:: Materials provided

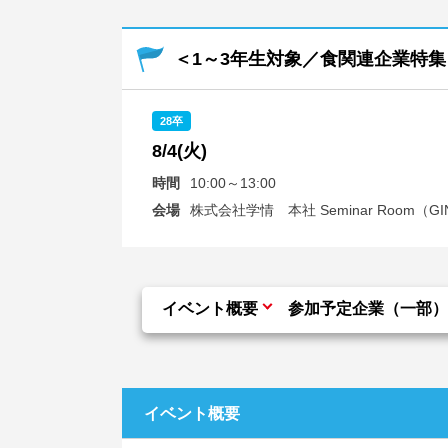
＜1～3年生対象／食関連企業特集＞Care
28卒
8/4(火)
時間
10:00～13:00
会場
株式会社学情 本社 Seminar Room（GIN
イベント概要
参加予定企業（一部）
イベント概要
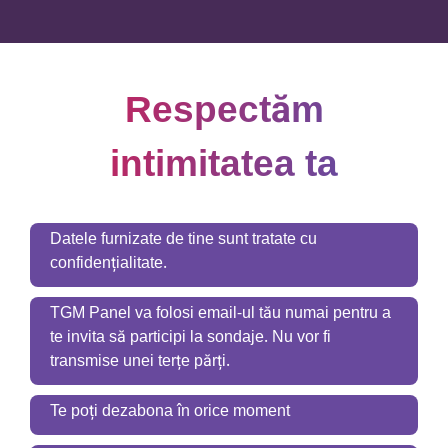
Respectăm
intimitatea ta
Datele furnizate de tine sunt tratate cu
confidențialitate.
TGM Panel va folosi email-ul tău numai pentru a
te invita să participi la sondaje. Nu vor fi
transmise unei terțe părți.
Te poți dezabona în orice moment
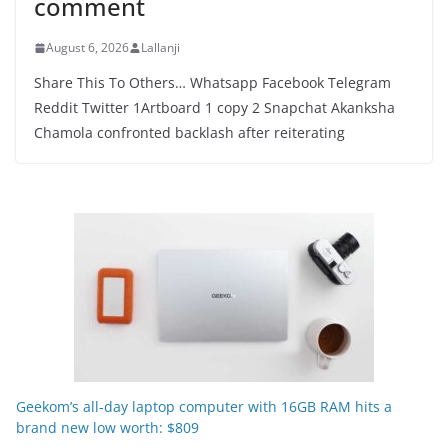
comment
August 6, 2026
Lallanji
Share This To Others… Whatsapp Facebook Telegram
Reddit Twitter 1Artboard 1 copy 2 Snapchat Akanksha
Chamola confronted backlash after reiterating
Geekom’s all-day laptop computer with 16GB RAM hits a
brand new low worth: $809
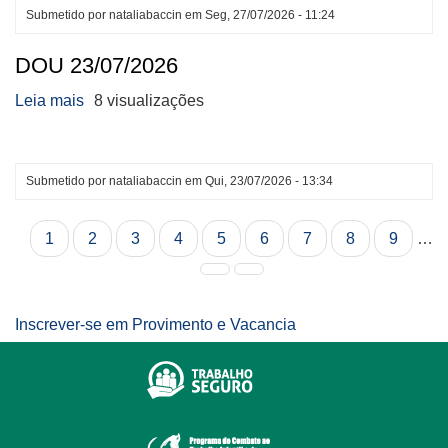
Submetido por
nataliabaccin
em
Seg, 27/07/2026 - 11:24
DOU 23/07/2026
Leia mais
sobre
8 visualizações
DOU
23/07/2026
Submetido por
nataliabaccin
em
Qui, 23/07/2026 - 13:34
Paginação
1
2
3
4
5
6
7
8
9
…
Inscrever-se em Provimento e Vacancia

::::

» **Exercise instructions**
Reproduce every one of the lines above character for character, leaving out the picture markers.

» **Solved problem**
＜1～3年生対象／食関連企業特集＞Care
28卒
8/4(火)
時間
10:00～13:00
会場
株式会社学情 本社 Seminar Room（GIN
イベント概要
参加予定企業（一部）
イベント概要
Respectăm
intimitatea ta
Datele furnizate de tine sunt tratate cu
confidențialitate.
TGM Panel va folosi email-ul tău numai pentru a
te invita să participi la sondaje. Nu vor fi
transmise unei terțe părți.
Te poți dezabona în orice moment
comment
August 6, 2026
Lallanji
Share This To Others… Whatsapp Facebook Telegram
Reddit Twitter 1Artboard 1 copy 2 Snapchat Akanksha
Chamola confronted backlash after reiterating
Geekom’s all-day laptop computer with 16GB RAM hits a
brand new low worth: $809
Submetido por
nataliabaccin
em
Seg, 27/07/2026 - 11:24
DOU 23/07/2026
Leia mais
sobre
8 visualizações
DOU
23/07/2026
Submetido por
nataliabaccin
em
Qui, 23/07/2026 - 13:34
Paginação
1
2
3
4
5
6
7
8
9
…
Inscrever-se em Provimento e Vacancia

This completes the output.